**ACTIVITY**
Look for "This" in the listing below. Gather each line that contains it.

**PROVIDED DATA**
******

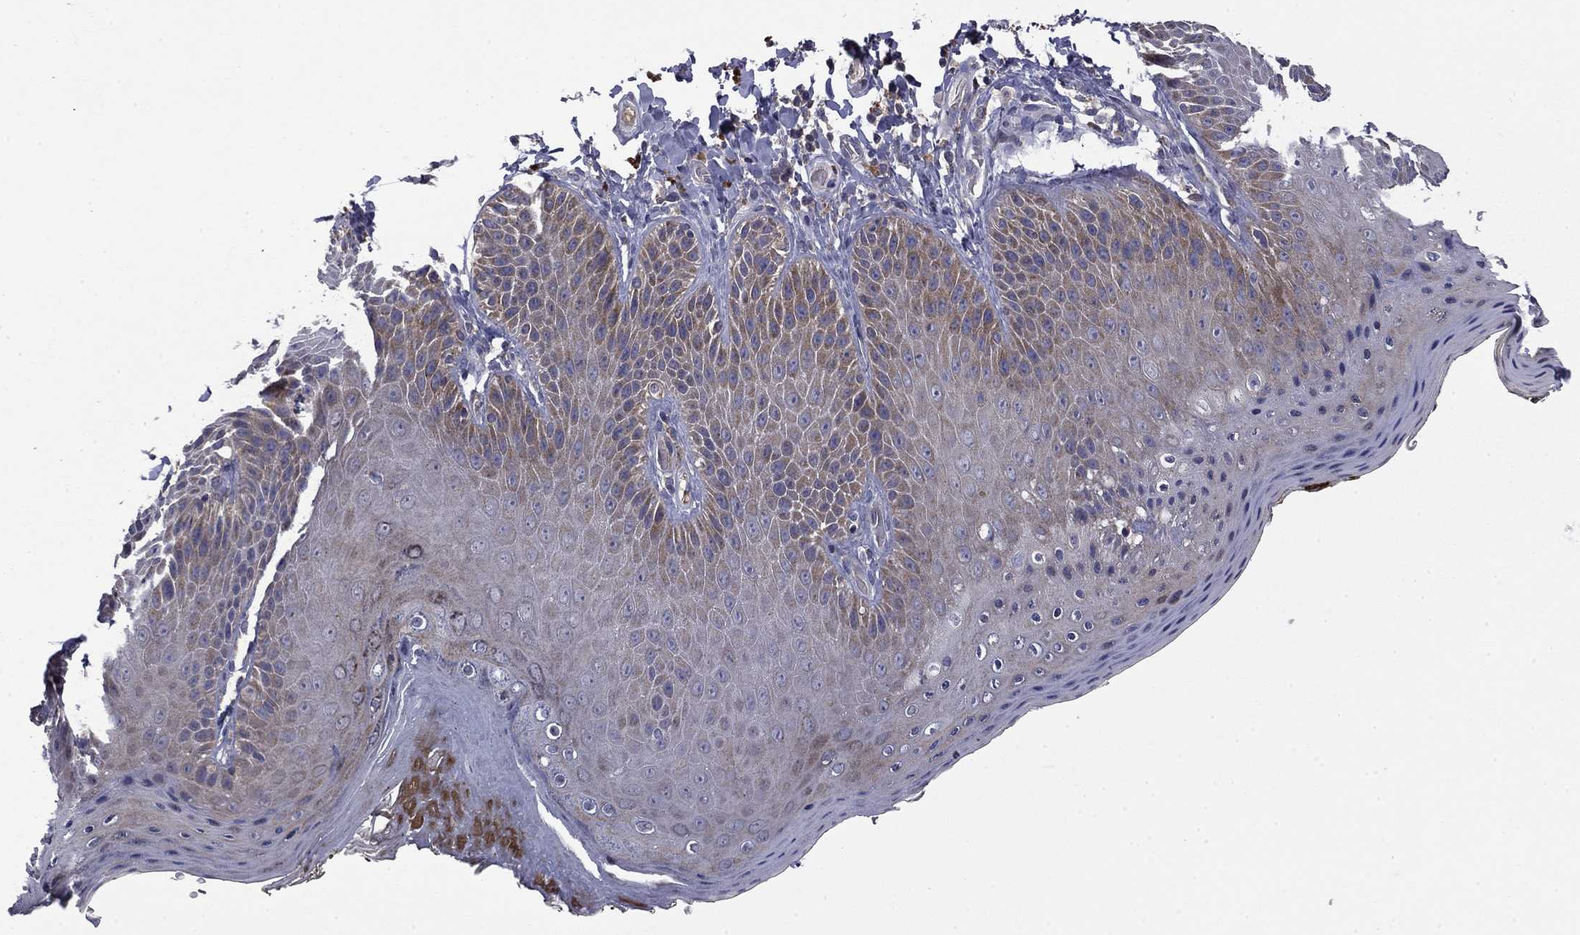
{"staining": {"intensity": "moderate", "quantity": "<25%", "location": "cytoplasmic/membranous"}, "tissue": "skin", "cell_type": "Epidermal cells", "image_type": "normal", "snomed": [{"axis": "morphology", "description": "Normal tissue, NOS"}, {"axis": "topography", "description": "Anal"}], "caption": "This image displays IHC staining of benign skin, with low moderate cytoplasmic/membranous positivity in approximately <25% of epidermal cells.", "gene": "CEACAM7", "patient": {"sex": "male", "age": 53}}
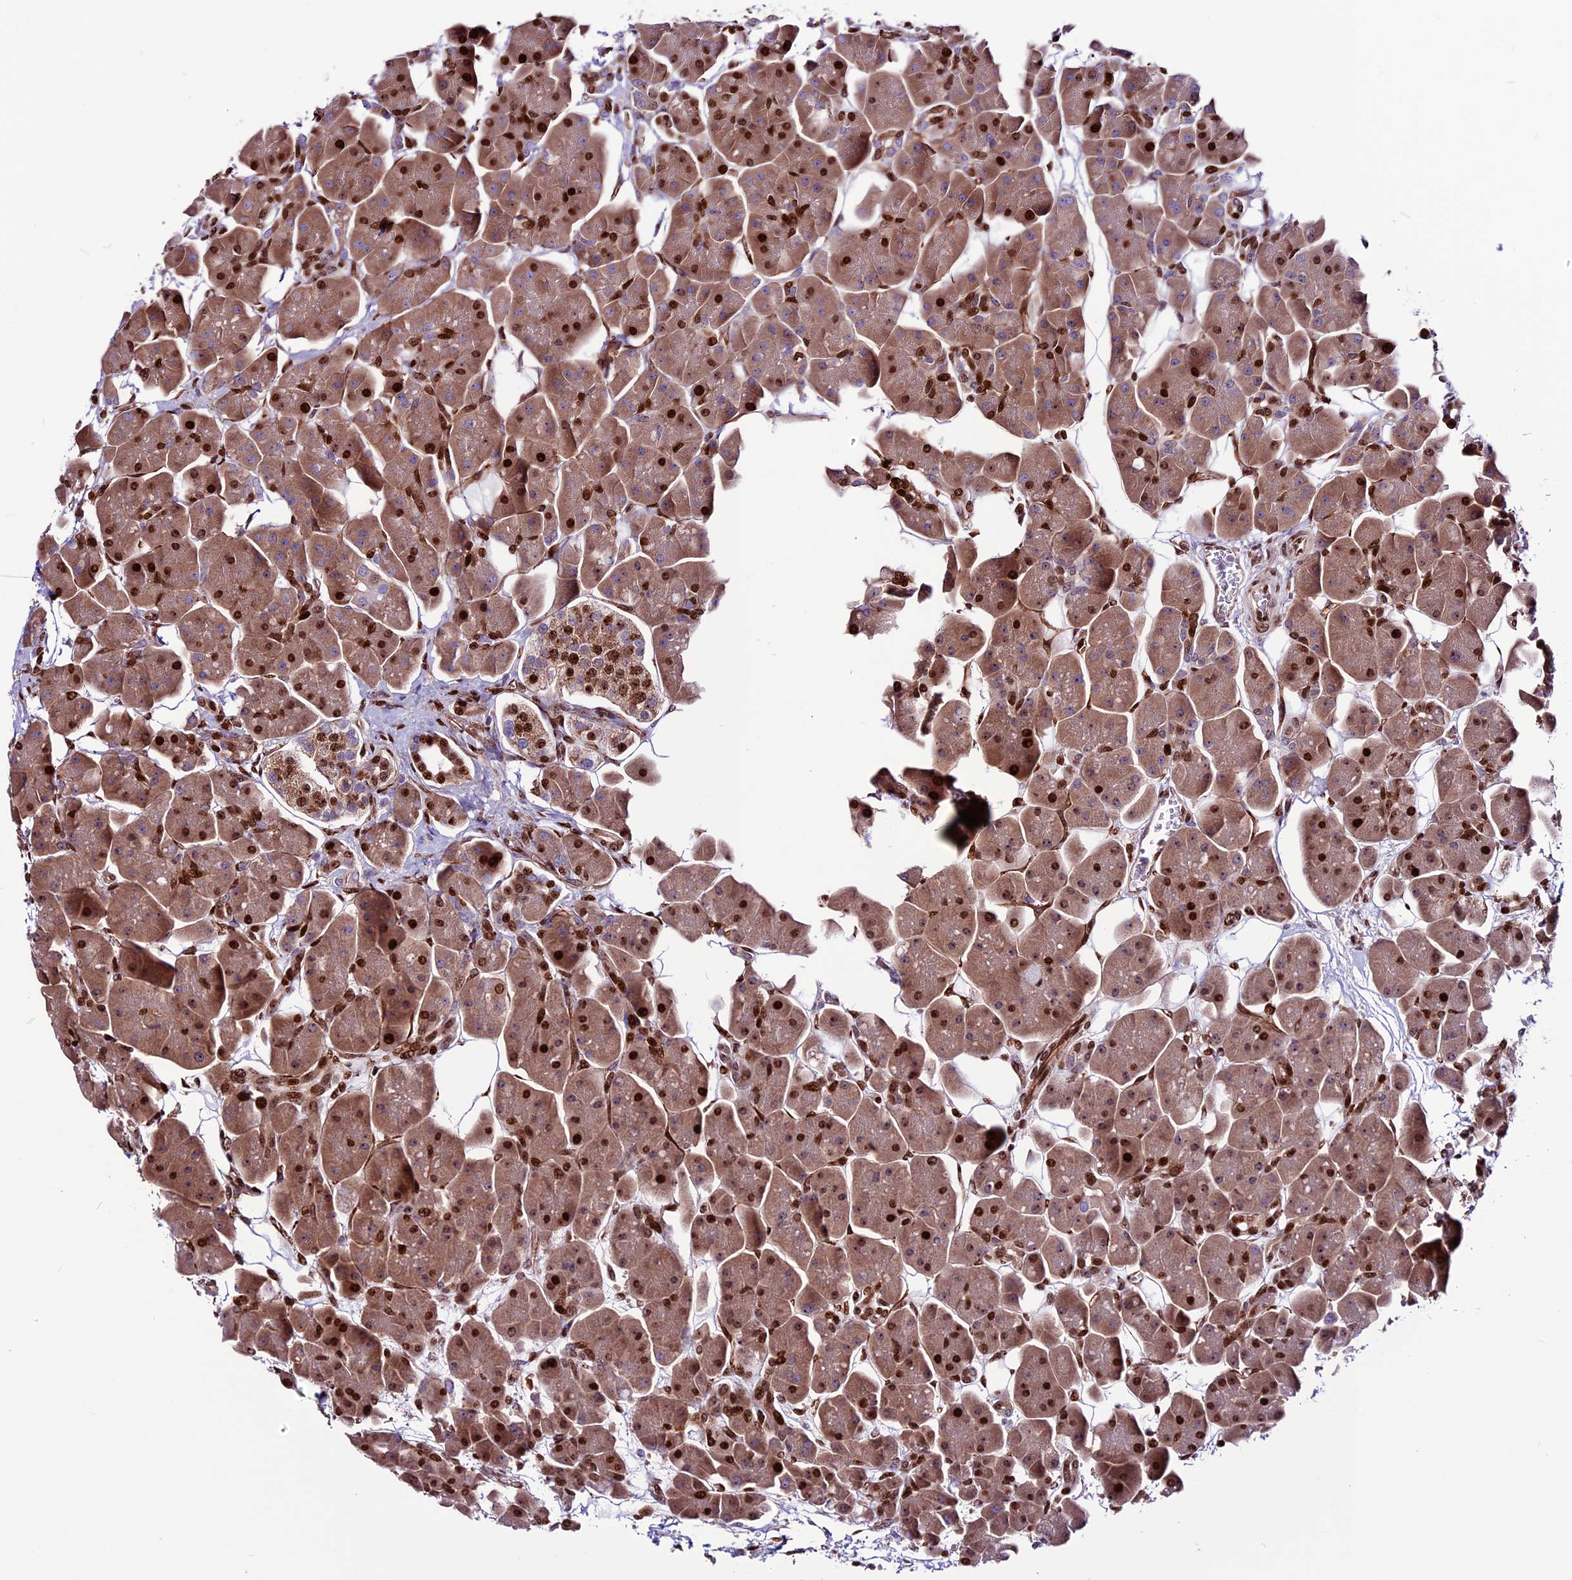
{"staining": {"intensity": "strong", "quantity": ">75%", "location": "cytoplasmic/membranous,nuclear"}, "tissue": "pancreas", "cell_type": "Exocrine glandular cells", "image_type": "normal", "snomed": [{"axis": "morphology", "description": "Normal tissue, NOS"}, {"axis": "topography", "description": "Pancreas"}], "caption": "This is a photomicrograph of immunohistochemistry staining of benign pancreas, which shows strong positivity in the cytoplasmic/membranous,nuclear of exocrine glandular cells.", "gene": "RINL", "patient": {"sex": "male", "age": 66}}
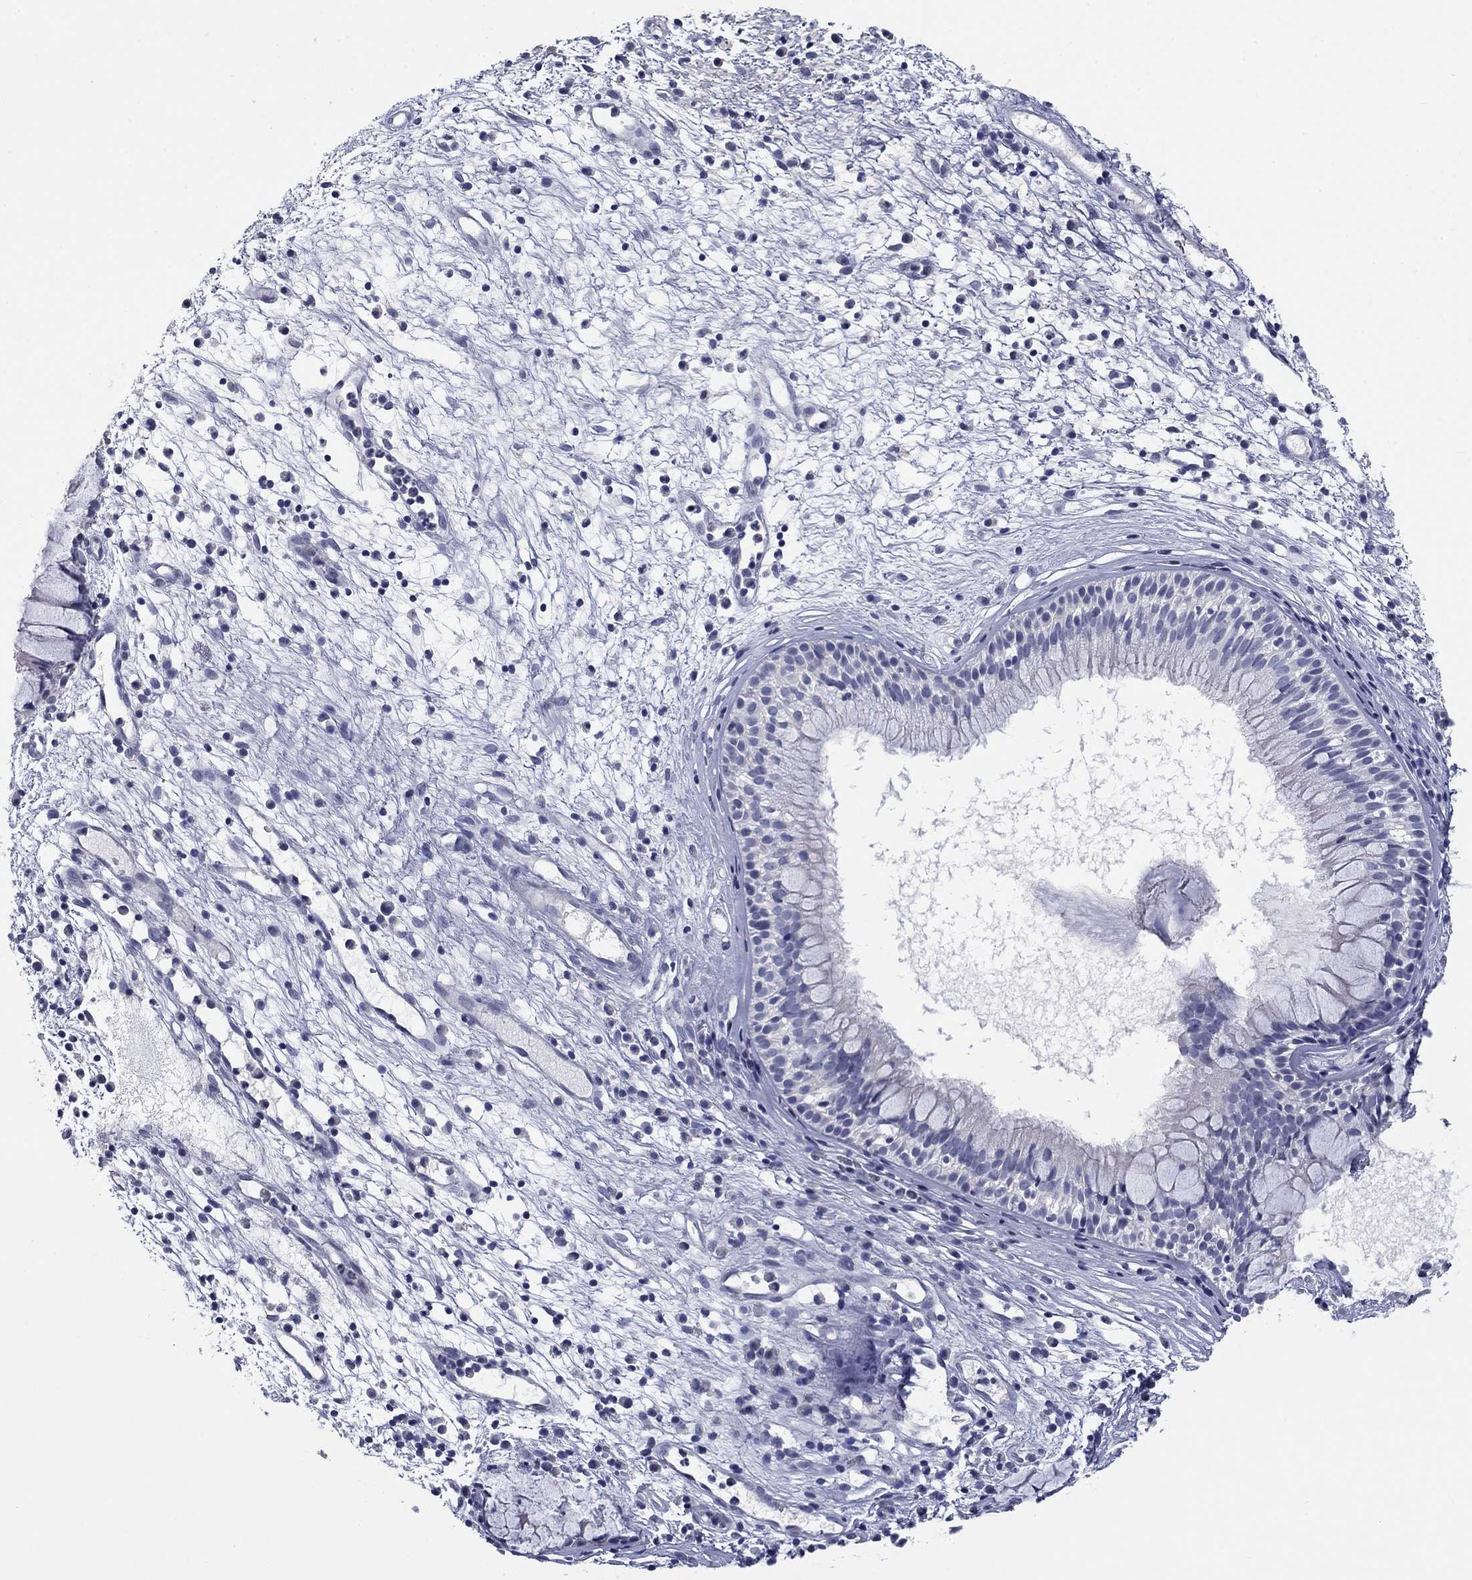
{"staining": {"intensity": "negative", "quantity": "none", "location": "none"}, "tissue": "nasopharynx", "cell_type": "Respiratory epithelial cells", "image_type": "normal", "snomed": [{"axis": "morphology", "description": "Normal tissue, NOS"}, {"axis": "topography", "description": "Nasopharynx"}], "caption": "An immunohistochemistry micrograph of normal nasopharynx is shown. There is no staining in respiratory epithelial cells of nasopharynx. (DAB (3,3'-diaminobenzidine) immunohistochemistry with hematoxylin counter stain).", "gene": "ELAVL4", "patient": {"sex": "male", "age": 77}}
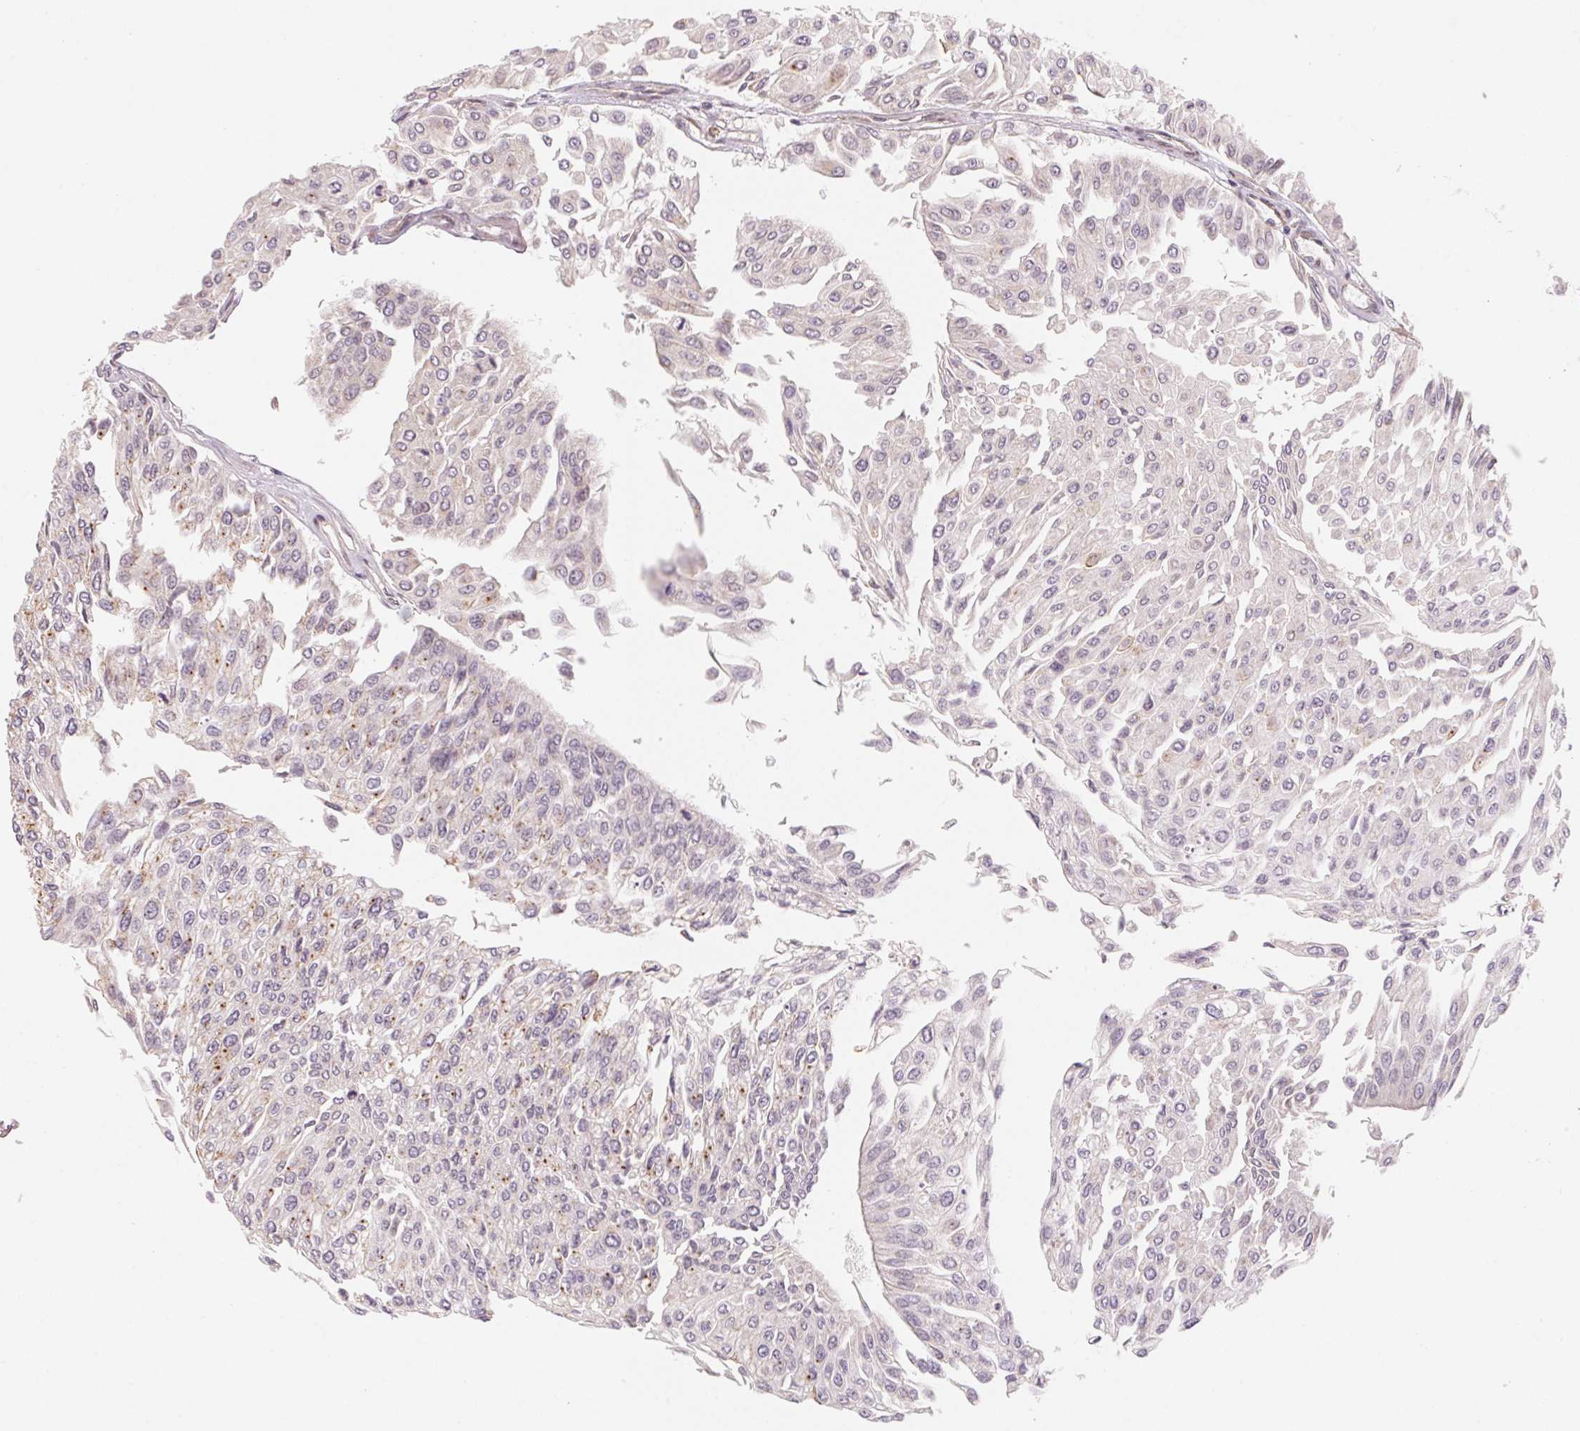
{"staining": {"intensity": "weak", "quantity": "<25%", "location": "cytoplasmic/membranous"}, "tissue": "urothelial cancer", "cell_type": "Tumor cells", "image_type": "cancer", "snomed": [{"axis": "morphology", "description": "Urothelial carcinoma, NOS"}, {"axis": "topography", "description": "Urinary bladder"}], "caption": "Protein analysis of urothelial cancer shows no significant positivity in tumor cells. (Brightfield microscopy of DAB (3,3'-diaminobenzidine) immunohistochemistry at high magnification).", "gene": "CCDC112", "patient": {"sex": "male", "age": 67}}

******

**EXERCISE ANSWER**
{"staining": {"intensity": "moderate", "quantity": "<25%", "location": "cytoplasmic/membranous"}, "tissue": "skin", "cell_type": "Epidermal cells", "image_type": "normal", "snomed": [{"axis": "morphology", "description": "Normal tissue, NOS"}, {"axis": "topography", "description": "Anal"}], "caption": "This image displays IHC staining of benign skin, with low moderate cytoplasmic/membranous positivity in approximately <25% of epidermal cells.", "gene": "CEACAM7", "patient": {"sex": "male", "age": 53}}
{"staining": {"intensity": "strong", "quantity": ">75%", "location": "cytoplasmic/membranous,nuclear"}, "tissue": "pancreas", "cell_type": "Exocrine glandular cells", "image_type": "normal", "snomed": [{"axis": "morphology", "description": "Normal tissue, NOS"}, {"axis": "topography", "description": "Pancreas"}], "caption": "This is a photomicrograph of immunohistochemistry staining of benign pancreas, which shows strong positivity in the cytoplasmic/membranous,nuclear of exocrine glandular cells.", "gene": "RINL", "patient": {"sex": "male", "age": 66}}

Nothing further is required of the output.